UCSB’s football program later became a casualty of economic strictures and changing priorities, but Jack’s stadium endured. In the last decade, the success of UCSB’s soccer teams—peaking with the NCAA men’s championship in 2006—has attracted large crowds to Harder Stadium. When the NCAA awarded the College Cup (coming December 10-12) to Santa Barbara, it was evident that the stadium, basically unimproved since the capacity was expanded to 16,000 in 1970, would need some serious upgrades.
New turf has been installed on Meredith Field (the pitch is named after a soccer donor) and it will be ready for UCSB’s soccer season opener later this month. Meanwhile, construction will proceed on a concessions area, a remodeled press box, a state-of-the-art scoreboard, and the new entrance at the southeast corner.

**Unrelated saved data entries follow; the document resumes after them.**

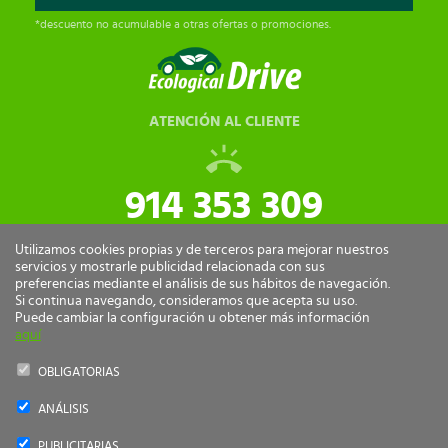
*descuento no acumulable a otras ofertas o promociones.
ATENCIÓN AL CLIENTE
914 353 309
tiendaonline@ecologicaldrive.com
Utilizamos cookies propias y de terceros para mejorar nuestros
servicios y mostrarle publicidad relacionada con sus
preferencias mediante el análisis de sus hábitos de navegación.
Si continua navegando, consideramos que acepta su uso.
Puede cambiar la configuración u obtener más información
aquí
OBLIGATORIAS
ANÁLISIS
Ecological Drive Copyright 2026 - Todos los derechos reservados.
PUBLICITARIAS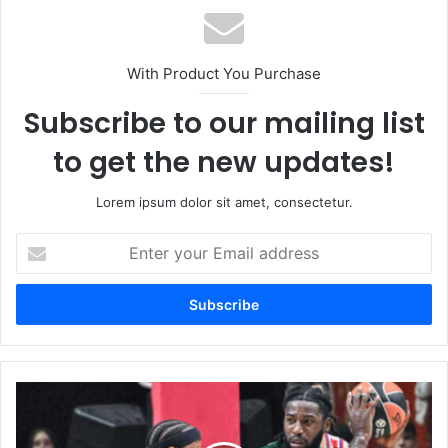
With Product You Purchase
Subscribe to our mailing list
to get the new updates!
Lorem ipsum dolor sit amet, consectetur.
Enter
your
Email
address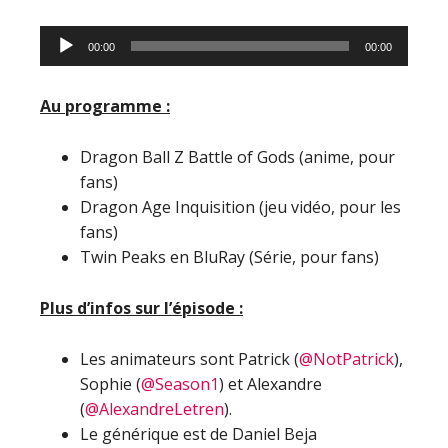
Lecteur
00:00
00:00
audio
Au programme :
Dragon Ball Z Battle of Gods (anime, pour
fans)
Dragon Age Inquisition (jeu vidéo, pour les
fans)
Twin Peaks en BluRay (Série, pour fans)
Plus d’infos sur l’épisode :
Les animateurs sont Patrick (
@NotPatrick
),
Sophie (
@Season1
) et Alexandre
(
@AlexandreLetren
).
Le générique est de Daniel Beja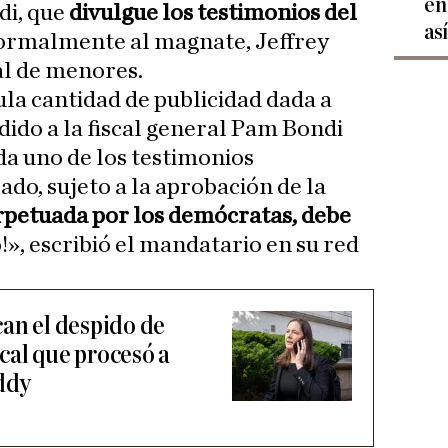
en
di, que
divulgue los testimonios del
as
ormalmente al magnate, Jeffrey
al de menores.
la cantidad de publicidad dada a
edido a la fiscal general Pam Bondi
da uno de los testimonios
ado, sujeto a la aprobación de la
petuada por los demócratas, debe
!», escribió el mandatario en su red
can el despido de
cal que procesó a
iddy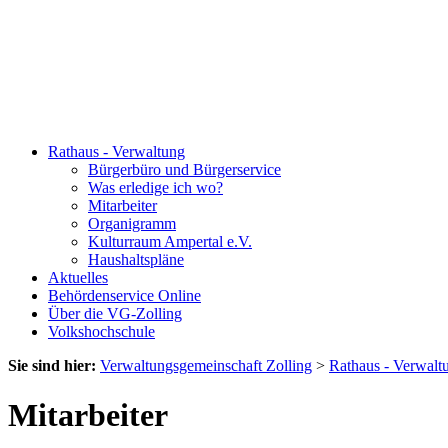
Rathaus - Verwaltung
Bürgerbüro und Bürgerservice
Was erledige ich wo?
Mitarbeiter
Organigramm
Kulturraum Ampertal e.V.
Haushaltspläne
Aktuelles
Behördenservice Online
Über die VG-Zolling
Volkshochschule
Sie sind hier:
Verwaltungsgemeinschaft Zolling
>
Rathaus - Verwalt
Mitarbeiter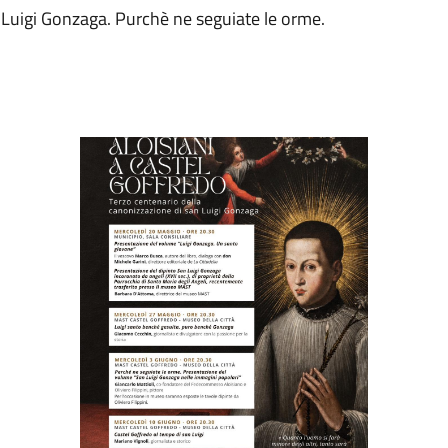
 Luigi Gonzaga. Purchè ne seguiate le orme.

Former Gaucho football players are returning a favor to their old coach, who passed away in 1982, by making his legacy known. “I owe my career, my life, my family to him,” said John Keever, a tight end on the Camellia Bowl team. He enlisted the help of All-American linebacker Corky Barrett and former sports information director Donn Bernstein to secure the donations and pledges that will fund Curtice Gate.
Margaret Curtice, the coach’s widow, attended Friday’s emotion-spiced ceremony, along with Jim Curtice, who played quarterback for his father. Jim said that the gate is a tribute to his mother, too. It was Margaret, as sweet as peanut butter toffee from her native Virginia, who prodded Cactus Jack to take the UCSB job.
Theodore “Spud” Harder, whose legacy as a Gaucho coach dated back to the 1930s, was still alive when the stadium was named after him in 1981. His great grandson, UCSB senior Riley Jimison, was introduced at the groundbreaking. “I wish I were you,” Jim Curtice told the young Gaucho athletes in attendance. He challenged them to honor their “soccer heaven” by winning another national championship.